▸ ACTIVITY: Will you write out the data exactly, excluding every picture?

□ □ □ □ □ □ □

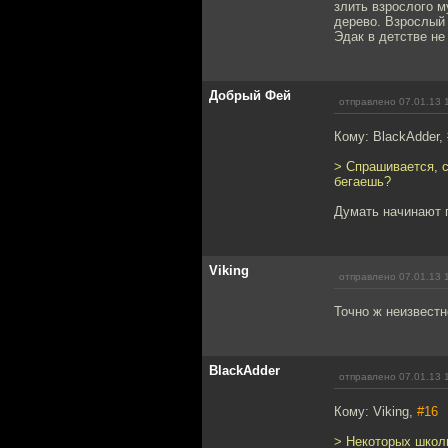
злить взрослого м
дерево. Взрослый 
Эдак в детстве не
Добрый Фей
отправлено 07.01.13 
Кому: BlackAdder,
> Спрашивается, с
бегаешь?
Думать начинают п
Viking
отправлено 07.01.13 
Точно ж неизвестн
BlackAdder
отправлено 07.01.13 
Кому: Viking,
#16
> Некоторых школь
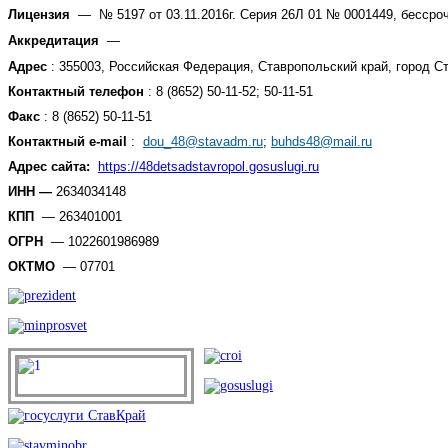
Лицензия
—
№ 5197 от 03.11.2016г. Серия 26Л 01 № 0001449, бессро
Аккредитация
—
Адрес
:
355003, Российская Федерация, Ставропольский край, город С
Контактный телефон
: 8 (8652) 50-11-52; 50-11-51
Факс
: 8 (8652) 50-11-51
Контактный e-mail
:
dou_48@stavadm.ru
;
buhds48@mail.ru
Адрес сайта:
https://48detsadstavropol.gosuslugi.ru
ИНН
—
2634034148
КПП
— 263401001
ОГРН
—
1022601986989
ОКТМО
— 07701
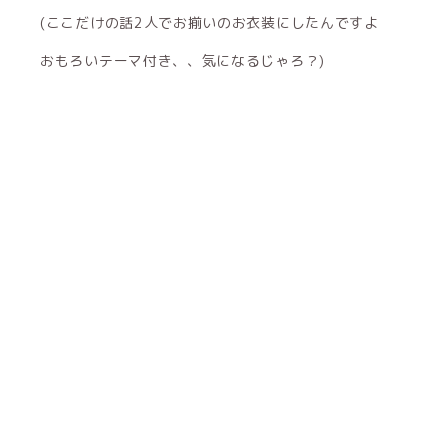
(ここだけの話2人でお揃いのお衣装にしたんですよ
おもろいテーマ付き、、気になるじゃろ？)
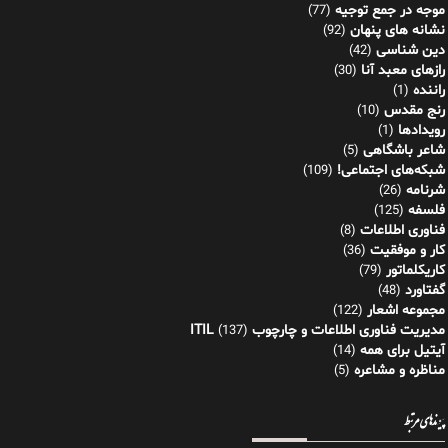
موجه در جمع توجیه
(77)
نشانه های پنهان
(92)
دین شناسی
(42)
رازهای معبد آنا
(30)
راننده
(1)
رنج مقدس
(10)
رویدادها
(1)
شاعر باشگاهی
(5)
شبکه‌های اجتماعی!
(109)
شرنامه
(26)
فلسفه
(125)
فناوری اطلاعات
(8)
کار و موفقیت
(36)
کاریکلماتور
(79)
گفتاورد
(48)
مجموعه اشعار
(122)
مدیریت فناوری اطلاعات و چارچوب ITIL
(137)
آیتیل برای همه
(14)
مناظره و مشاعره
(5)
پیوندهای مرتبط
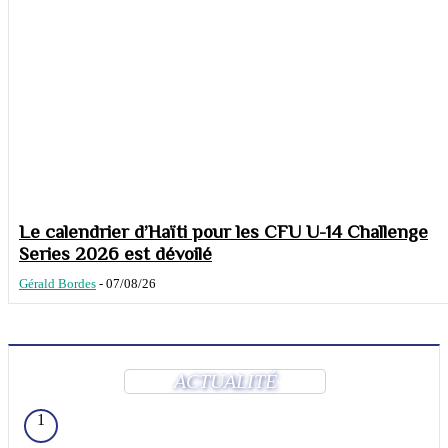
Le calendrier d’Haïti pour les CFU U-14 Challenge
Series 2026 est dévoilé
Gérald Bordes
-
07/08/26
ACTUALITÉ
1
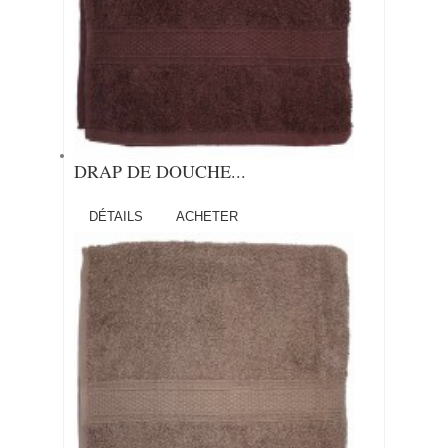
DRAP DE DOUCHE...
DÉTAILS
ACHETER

□ □ □ □ □ □ □

▸ ANSWER BOX:
злить взрослого м
дерево. Взрослый 
Эдак в детстве не
Добрый Фей
отправлено 07.01.13 
Кому: BlackAdder,
> Спрашивается, с
бегаешь?
Думать начинают п
Viking
отправлено 07.01.13 
Точно ж неизвестн
BlackAdder
отправлено 07.01.13 
Кому: Viking,
#16
> Некоторых школь
Лицензия
—
№ 5197 от 03.11.2016г. Серия 26Л 01 № 0001449, бессро
Аккредитация
—
Адрес
:
355003, Российская Федерация, Ставропольский край, город С
Контактный телефон
: 8 (8652) 50-11-52; 50-11-51
Факс
: 8 (8652) 50-11-51
Контактный e-mail
:
dou_48@stavadm.ru
;
buhds48@mail.ru
Адрес сайта:
https://48detsadstavropol.gosuslugi.ru
ИНН
—
2634034148
КПП
— 263401001
ОГРН
—
1022601986989
ОКТМО
— 07701
(ここだけの話2人でお揃いのお衣装にしたんですよ
おもろいテーマ付き、、気になるじゃろ？)
موجه در جمع توجیه
(77)
نشانه های پنهان
(92)
دین شناسی
(42)
رازهای معبد آنا
(30)
راننده
(1)
رنج مقدس
(10)
رویدادها
(1)
شاعر باشگاهی
(5)
شبکه‌های اجتماعی!
(109)
شرنامه
(26)
فلسفه
(125)
فناوری اطلاعات
(8)
کار و موفقیت
(36)
کاریکلماتور
(79)
گفتاورد
(48)
مجموعه اشعار
(122)
مدیریت فناوری اطلاعات و چارچوب ITIL
(137)
آیتیل برای همه
(14)
مناظره و مشاعره
(5)
پیوندهای مرتبط
Le calendrier d’Haïti pour les CFU U-14 Challenge
Series 2026 est dévoilé
Gérald Bordes
-
07/08/26
ACTUALITÉ
1
DRAP DE DOUCHE...
DÉTAILS
ACHETER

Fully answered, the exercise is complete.